* Exercise *
The records that follow must be transcribed in full, without any change.

Saved entries:
────────────────

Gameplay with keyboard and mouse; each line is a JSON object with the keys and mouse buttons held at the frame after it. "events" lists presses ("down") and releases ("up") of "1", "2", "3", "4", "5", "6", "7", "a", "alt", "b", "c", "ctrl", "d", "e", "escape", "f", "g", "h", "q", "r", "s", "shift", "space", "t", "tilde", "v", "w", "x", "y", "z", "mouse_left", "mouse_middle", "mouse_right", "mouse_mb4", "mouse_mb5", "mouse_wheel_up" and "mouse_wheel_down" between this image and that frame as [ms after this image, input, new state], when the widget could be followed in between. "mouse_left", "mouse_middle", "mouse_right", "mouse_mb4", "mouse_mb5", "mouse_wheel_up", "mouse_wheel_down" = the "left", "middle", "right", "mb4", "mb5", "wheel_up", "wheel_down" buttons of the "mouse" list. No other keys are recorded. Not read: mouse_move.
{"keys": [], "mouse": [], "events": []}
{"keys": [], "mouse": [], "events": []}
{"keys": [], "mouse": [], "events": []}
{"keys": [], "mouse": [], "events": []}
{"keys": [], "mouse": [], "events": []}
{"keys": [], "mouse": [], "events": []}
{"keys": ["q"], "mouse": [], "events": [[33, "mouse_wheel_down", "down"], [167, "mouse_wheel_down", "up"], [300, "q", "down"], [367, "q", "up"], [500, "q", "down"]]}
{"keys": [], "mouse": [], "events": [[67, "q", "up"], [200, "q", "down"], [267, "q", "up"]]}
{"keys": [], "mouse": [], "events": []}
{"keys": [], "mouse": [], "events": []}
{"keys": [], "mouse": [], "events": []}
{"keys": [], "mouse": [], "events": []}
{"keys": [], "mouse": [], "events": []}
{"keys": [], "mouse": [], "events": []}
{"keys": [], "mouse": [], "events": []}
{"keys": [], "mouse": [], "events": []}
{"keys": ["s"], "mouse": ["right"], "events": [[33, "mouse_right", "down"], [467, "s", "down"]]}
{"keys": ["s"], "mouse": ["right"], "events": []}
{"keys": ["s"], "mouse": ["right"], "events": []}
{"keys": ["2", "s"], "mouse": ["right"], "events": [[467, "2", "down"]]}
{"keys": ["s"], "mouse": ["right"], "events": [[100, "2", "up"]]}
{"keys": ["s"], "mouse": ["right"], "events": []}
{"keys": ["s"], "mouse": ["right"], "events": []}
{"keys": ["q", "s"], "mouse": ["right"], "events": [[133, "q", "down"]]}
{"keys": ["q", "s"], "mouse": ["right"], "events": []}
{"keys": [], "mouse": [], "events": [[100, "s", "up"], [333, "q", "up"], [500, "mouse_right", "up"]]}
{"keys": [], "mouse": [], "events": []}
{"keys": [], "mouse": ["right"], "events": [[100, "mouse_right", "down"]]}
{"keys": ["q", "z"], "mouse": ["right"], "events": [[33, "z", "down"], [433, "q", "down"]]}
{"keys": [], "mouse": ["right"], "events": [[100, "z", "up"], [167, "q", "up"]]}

────────────────

* Result below *
Gameplay with keyboard and mouse; each line is a JSON object with the keys and mouse buttons held at the frame after it. "events" lists presses ("down") and releases ("up") of "1", "2", "3", "4", "5", "6", "7", "a", "alt", "b", "c", "ctrl", "d", "e", "escape", "f", "g", "h", "q", "r", "s", "shift", "space", "t", "tilde", "v", "w", "x", "y", "z", "mouse_left", "mouse_middle", "mouse_right", "mouse_mb4", "mouse_mb5", "mouse_wheel_up" and "mouse_wheel_down" between this image and that frame as [ms after this image, input, new state], when the widget could be followed in between. "mouse_left", "mouse_middle", "mouse_right", "mouse_mb4", "mouse_mb5", "mouse_wheel_up", "mouse_wheel_down" = the "left", "middle", "right", "mb4", "mb5", "wheel_up", "wheel_down" buttons of the "mouse" list. No other keys are recorded. Not read: mouse_move.
{"keys": [], "mouse": [], "events": []}
{"keys": [], "mouse": [], "events": []}
{"keys": [], "mouse": [], "events": []}
{"keys": [], "mouse": [], "events": []}
{"keys": [], "mouse": [], "events": []}
{"keys": [], "mouse": [], "events": []}
{"keys": ["q"], "mouse": [], "events": [[33, "mouse_wheel_down", "down"], [167, "mouse_wheel_down", "up"], [300, "q", "down"], [367, "q", "up"], [500, "q", "down"]]}
{"keys": [], "mouse": [], "events": [[67, "q", "up"], [200, "q", "down"], [267, "q", "up"]]}
{"keys": [], "mouse": [], "events": []}
{"keys": [], "mouse": [], "events": []}
{"keys": [], "mouse": [], "events": []}
{"keys": [], "mouse": [], "events": []}
{"keys": [], "mouse": [], "events": []}
{"keys": [], "mouse": [], "events": []}
{"keys": [], "mouse": [], "events": []}
{"keys": [], "mouse": [], "events": []}
{"keys": ["s"], "mouse": ["right"], "events": [[33, "mouse_right", "down"], [467, "s", "down"]]}
{"keys": ["s"], "mouse": ["right"], "events": []}
{"keys": ["s"], "mouse": ["right"], "events": []}
{"keys": ["2", "s"], "mouse": ["right"], "events": [[467, "2", "down"]]}
{"keys": ["s"], "mouse": ["right"], "events": [[100, "2", "up"]]}
{"keys": ["s"], "mouse": ["right"], "events": []}
{"keys": ["s"], "mouse": ["right"], "events": []}
{"keys": ["q", "s"], "mouse": ["right"], "events": [[133, "q", "down"]]}
{"keys": ["q", "s"], "mouse": ["right"], "events": []}
{"keys": [], "mouse": [], "events": [[100, "s", "up"], [333, "q", "up"], [500, "mouse_right", "up"]]}
{"keys": [], "mouse": [], "events": []}
{"keys": [], "mouse": ["right"], "events": [[100, "mouse_right", "down"]]}
{"keys": ["q", "z"], "mouse": ["right"], "events": [[33, "z", "down"], [433, "q", "down"]]}
{"keys": [], "mouse": ["right"], "events": [[100, "z", "up"], [167, "q", "up"]]}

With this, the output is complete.